Ross acknowledged the difficulty it is to have established perceptions altered, admitting that it took work to reconcile between what she thought was fact and the current political climate, but the key advice Ross emphasized in her article was the need to avoid projecting personal trauma and experiences onto the opposition when dealing with differing opinions, stating that “not every flirtatious man is a potential rapist, nor every racially challenged white person is a Trump supporter.”
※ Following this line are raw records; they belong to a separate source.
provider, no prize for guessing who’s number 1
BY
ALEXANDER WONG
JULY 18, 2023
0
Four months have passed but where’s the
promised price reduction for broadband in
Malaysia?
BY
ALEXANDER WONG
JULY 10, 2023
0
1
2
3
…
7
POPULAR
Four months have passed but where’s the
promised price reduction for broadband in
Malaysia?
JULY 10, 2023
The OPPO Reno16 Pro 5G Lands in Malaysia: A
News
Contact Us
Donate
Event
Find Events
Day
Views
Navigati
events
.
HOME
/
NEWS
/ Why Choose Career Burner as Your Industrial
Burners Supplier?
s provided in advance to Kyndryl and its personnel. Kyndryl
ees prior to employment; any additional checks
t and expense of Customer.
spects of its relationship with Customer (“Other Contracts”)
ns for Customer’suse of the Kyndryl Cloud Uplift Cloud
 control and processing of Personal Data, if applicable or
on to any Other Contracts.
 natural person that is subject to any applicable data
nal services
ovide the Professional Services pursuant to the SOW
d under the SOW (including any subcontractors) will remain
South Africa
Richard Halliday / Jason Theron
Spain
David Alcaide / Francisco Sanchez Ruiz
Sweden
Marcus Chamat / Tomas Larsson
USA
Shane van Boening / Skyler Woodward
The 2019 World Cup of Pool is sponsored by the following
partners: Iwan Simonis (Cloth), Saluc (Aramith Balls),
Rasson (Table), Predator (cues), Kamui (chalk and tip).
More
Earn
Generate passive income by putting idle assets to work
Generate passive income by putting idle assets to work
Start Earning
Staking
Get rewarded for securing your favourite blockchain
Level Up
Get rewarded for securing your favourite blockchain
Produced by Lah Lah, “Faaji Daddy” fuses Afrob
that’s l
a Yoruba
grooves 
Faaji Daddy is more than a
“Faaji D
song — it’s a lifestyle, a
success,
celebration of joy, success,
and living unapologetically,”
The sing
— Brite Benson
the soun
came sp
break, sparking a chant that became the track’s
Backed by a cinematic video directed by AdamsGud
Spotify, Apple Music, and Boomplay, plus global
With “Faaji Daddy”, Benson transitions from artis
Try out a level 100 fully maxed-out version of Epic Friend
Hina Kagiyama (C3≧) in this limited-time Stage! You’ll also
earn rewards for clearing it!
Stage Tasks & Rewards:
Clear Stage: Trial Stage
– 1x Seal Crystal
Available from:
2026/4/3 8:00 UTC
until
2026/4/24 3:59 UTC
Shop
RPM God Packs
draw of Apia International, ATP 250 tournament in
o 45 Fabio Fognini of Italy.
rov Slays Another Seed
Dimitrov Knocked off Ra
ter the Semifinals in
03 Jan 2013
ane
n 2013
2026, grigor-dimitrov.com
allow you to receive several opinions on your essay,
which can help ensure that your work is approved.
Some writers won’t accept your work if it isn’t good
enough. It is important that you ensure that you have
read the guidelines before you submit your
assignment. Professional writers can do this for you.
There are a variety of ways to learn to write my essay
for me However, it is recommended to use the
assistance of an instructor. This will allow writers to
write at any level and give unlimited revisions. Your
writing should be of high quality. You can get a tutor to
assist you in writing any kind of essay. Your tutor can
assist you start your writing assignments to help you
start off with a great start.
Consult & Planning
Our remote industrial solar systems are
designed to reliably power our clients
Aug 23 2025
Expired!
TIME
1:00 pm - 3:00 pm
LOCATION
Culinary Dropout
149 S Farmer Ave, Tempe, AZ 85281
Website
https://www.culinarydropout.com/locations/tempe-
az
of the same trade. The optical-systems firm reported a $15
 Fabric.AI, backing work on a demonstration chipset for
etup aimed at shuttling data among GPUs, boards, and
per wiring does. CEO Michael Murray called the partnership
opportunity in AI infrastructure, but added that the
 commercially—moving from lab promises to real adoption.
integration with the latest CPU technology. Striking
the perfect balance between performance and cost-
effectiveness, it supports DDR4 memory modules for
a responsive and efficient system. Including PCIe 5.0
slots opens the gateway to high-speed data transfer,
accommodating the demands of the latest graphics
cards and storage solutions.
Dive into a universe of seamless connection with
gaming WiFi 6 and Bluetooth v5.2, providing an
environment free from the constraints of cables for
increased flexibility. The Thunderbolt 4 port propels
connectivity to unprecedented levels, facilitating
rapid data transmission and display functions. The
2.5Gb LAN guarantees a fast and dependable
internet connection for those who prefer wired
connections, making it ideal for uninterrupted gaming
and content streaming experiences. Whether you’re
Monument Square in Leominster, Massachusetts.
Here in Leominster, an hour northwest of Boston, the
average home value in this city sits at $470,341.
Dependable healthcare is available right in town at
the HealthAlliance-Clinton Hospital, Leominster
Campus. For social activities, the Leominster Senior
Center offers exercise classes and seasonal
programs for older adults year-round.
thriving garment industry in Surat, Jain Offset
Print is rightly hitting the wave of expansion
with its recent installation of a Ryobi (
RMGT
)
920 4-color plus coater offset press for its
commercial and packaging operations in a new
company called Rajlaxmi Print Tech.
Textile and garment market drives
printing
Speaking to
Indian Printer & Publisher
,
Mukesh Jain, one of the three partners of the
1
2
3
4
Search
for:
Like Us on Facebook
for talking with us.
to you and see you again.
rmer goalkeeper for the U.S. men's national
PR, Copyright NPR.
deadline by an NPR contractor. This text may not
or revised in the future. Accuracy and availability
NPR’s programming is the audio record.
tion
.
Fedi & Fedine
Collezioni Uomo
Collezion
Canceling someone nowadays essentially means said person is placed under a gag order and their opinion is no longer valid. This type of cancellation does not seek to open further discussion nor gain nuance and further understanding on the topic at hand but rather dismiss opinions that do not fit the cancellers’ views. Perpetrators of cancel culture prey upon the ignorant, combing through ancient digital annuals to find signs of outdated cultural perceptions to critique in an attempt to correct, allowing the cancellation vultures that boost of superiority they so long for.
Cancellation is inherently based on the feeling of superiority, the knowledge that you possess information that others do not, which therefore makes you superior to the have-nots.
Indeed, cancel culture serves as a form of class discrimination, with educated elites criticizing those in the lower working class for their ignorance while ignoring the inherent elitism of awareness of current cultural mores and exposure to broader cultural concepts that the working class do not have the time for nor access to.
When participating in cancel culture, consider whether you are correcting ignorance or bigotry: the outcome of correcting ignorance is the willingness of the ignorant to consider a different perspective and adjusting their worldview accordingly, while the outcome of correcting a bigot’s assumptions is likely to be time wasted.